Finalmente, sería un asunto de la estructuración del campo de la política y de lo público, de los propios fantasmas que se van creando en ese terreno, una forma en que el poder político puede delimitar un «ellos» para afirmar un «nosotros».

En Políticas de la amistad, Derrida vio un problema, no obstante, en esa separación o desconexión entre el sentido cotidiano, donde la enemistad no articularía lenguajes, y por otro lado esa sobreabundancia de enemigos en el campo de la política. Este «vacío afectivo» de la distinción política en la vida cotidiana, entonces, no sería plausible, o aconsejable, en democracia, si esta se piensa como un régimen donde los lenguajes y preocupaciones de la vida cotidiana debiesen resonar en el campo público. ¿Cuál sería una salida probable? ¿Copar la vida cotidiana de enemigos y enemigas para hacer sentido de lo político o descartar el uso de estas metáforas fantasmagóricas que llenan de humo la política democrática?

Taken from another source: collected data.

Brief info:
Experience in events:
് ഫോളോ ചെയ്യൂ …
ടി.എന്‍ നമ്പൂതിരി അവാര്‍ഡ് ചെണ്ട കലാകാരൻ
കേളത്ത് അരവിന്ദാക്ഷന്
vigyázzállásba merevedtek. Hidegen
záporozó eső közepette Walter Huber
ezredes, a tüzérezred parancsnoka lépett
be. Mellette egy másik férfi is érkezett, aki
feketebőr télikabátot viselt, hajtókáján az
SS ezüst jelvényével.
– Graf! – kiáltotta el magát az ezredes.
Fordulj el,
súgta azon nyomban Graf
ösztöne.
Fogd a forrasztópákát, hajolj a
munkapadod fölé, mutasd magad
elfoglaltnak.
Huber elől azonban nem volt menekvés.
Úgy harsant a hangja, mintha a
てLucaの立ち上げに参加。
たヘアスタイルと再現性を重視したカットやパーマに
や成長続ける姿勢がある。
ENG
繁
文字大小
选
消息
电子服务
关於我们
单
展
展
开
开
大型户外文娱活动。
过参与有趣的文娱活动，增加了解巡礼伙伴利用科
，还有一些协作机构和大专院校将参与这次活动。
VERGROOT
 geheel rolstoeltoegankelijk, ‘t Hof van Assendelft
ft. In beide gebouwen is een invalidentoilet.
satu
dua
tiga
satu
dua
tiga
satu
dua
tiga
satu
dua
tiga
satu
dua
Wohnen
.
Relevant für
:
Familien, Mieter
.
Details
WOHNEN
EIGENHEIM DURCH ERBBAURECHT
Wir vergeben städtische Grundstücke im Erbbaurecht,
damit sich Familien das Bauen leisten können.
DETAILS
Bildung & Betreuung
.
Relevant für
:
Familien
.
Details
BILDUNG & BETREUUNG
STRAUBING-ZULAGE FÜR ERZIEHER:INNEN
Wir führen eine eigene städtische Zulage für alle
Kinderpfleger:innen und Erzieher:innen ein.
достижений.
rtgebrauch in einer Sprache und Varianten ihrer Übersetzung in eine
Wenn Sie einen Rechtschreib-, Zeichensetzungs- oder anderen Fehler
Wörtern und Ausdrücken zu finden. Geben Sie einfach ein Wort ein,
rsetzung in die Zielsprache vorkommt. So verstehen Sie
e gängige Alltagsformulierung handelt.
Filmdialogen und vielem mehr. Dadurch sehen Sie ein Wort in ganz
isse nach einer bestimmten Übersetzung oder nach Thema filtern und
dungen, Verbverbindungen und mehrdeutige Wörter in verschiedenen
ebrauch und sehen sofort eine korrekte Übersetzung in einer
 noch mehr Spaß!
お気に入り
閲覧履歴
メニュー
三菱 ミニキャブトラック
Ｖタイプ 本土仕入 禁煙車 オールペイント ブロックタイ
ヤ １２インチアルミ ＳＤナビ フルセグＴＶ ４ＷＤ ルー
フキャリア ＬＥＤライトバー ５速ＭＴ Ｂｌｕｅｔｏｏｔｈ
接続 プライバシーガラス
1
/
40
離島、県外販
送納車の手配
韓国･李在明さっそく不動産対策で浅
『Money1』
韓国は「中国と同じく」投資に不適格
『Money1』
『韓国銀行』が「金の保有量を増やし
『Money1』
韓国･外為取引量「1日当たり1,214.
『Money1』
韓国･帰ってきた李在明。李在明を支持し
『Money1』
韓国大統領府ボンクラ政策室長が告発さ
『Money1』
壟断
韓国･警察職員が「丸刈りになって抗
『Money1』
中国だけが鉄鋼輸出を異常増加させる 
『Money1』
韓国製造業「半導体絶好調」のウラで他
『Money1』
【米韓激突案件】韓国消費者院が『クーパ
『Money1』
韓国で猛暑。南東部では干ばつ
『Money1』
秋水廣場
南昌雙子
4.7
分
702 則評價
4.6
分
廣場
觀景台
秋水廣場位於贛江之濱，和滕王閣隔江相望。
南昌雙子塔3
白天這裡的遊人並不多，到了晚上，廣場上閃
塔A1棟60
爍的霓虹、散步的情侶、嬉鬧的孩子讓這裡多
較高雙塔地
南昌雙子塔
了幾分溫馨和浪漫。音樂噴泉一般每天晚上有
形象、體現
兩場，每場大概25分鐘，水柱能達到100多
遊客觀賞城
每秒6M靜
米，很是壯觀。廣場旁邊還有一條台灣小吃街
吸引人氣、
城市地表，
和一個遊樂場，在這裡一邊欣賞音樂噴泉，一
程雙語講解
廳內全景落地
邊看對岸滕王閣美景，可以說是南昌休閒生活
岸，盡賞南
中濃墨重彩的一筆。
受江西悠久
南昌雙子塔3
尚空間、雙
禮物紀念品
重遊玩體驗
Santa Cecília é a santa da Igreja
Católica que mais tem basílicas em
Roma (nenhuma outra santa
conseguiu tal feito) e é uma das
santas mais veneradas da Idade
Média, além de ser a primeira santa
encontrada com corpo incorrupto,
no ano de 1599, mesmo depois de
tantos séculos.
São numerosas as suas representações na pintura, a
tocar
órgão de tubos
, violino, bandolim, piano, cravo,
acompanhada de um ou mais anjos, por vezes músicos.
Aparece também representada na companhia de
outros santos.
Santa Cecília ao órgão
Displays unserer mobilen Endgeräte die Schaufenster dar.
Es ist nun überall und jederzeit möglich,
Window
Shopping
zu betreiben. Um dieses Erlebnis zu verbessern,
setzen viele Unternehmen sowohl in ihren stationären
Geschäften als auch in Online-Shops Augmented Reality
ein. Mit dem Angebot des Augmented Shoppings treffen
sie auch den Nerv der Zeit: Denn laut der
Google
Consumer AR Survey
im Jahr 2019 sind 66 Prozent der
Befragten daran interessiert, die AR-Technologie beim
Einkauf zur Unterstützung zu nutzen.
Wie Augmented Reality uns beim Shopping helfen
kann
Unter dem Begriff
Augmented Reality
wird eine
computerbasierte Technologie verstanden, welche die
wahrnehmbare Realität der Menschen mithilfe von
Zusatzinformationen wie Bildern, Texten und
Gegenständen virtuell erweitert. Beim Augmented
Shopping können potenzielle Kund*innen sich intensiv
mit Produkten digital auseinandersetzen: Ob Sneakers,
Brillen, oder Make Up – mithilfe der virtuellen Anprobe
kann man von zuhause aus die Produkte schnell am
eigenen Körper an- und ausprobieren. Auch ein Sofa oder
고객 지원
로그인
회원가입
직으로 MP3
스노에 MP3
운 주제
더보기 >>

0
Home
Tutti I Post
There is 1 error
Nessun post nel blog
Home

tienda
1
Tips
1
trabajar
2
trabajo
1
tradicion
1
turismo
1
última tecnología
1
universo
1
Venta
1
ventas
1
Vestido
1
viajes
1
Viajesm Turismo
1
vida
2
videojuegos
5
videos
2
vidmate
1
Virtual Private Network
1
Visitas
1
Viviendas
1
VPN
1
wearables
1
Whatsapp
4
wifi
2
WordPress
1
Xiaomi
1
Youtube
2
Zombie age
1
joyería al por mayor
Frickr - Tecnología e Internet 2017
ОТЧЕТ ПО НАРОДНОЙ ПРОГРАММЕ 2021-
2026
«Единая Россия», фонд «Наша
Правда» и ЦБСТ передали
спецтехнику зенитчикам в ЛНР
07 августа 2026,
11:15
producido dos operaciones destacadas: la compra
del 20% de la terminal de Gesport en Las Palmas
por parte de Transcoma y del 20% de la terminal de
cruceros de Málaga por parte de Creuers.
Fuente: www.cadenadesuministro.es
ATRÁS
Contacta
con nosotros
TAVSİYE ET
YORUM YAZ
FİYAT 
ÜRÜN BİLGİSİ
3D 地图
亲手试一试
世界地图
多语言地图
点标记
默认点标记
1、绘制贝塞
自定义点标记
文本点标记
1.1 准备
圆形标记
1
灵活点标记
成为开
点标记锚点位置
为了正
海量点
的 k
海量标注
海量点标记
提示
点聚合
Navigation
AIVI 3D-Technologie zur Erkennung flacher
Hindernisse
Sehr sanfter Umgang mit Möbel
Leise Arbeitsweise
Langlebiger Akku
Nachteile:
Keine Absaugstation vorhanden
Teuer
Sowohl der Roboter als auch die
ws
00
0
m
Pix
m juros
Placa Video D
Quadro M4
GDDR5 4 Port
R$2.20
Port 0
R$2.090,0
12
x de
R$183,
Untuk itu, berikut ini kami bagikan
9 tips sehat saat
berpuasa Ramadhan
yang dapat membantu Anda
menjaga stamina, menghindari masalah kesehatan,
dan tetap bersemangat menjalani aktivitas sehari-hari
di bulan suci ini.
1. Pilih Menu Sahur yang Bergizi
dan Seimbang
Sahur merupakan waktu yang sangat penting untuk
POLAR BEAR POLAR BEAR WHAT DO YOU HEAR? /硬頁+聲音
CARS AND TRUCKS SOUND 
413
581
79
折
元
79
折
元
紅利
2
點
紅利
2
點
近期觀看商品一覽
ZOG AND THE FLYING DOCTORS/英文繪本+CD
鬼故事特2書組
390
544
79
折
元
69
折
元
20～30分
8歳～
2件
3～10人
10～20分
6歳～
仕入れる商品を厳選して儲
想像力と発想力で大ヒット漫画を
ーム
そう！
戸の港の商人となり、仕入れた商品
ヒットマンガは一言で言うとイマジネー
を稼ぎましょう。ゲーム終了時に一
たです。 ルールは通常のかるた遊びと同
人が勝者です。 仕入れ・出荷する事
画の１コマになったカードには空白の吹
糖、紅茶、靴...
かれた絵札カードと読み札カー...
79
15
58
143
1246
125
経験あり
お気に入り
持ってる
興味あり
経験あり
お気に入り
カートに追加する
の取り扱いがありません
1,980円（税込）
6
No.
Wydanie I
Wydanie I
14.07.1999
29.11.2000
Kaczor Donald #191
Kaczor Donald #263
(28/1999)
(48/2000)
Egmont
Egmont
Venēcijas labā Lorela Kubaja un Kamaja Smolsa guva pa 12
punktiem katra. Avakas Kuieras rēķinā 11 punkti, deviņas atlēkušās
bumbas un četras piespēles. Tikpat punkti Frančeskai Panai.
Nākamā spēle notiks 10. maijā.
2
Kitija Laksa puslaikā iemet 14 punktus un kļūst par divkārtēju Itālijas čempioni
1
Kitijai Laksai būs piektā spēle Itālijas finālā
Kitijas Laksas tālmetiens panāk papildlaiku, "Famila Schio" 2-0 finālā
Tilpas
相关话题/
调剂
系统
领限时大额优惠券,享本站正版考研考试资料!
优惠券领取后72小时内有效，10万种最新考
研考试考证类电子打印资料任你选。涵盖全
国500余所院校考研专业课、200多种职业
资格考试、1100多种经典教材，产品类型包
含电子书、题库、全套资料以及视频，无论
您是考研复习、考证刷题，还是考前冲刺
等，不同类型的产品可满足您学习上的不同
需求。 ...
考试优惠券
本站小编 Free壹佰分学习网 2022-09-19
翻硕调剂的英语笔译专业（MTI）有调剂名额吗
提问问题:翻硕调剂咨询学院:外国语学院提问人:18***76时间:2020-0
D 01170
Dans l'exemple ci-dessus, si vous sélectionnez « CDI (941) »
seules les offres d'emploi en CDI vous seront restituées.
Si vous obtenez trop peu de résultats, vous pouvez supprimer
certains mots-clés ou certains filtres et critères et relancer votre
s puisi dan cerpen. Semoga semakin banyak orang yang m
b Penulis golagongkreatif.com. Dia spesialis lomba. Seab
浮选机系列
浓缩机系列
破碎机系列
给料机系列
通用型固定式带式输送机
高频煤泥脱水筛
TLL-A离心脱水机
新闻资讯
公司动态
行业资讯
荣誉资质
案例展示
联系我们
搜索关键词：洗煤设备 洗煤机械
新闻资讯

Quizás todo es más complejo. Una amiga, extraordinaria, me decía: “Yo soy enemiga implacable, pero sólo en mi imaginación”. Allá en la ceja de selva también eran implacables. Pero quizás era un solo día, en una imaginación nacionalista que parecía ahogarse ante tanta vegetación. O quizás sea imposible vivir sin esos enemigos imaginarios. Sabemos que ni la vida cotidiana ni la política están exentos de lo imaginario.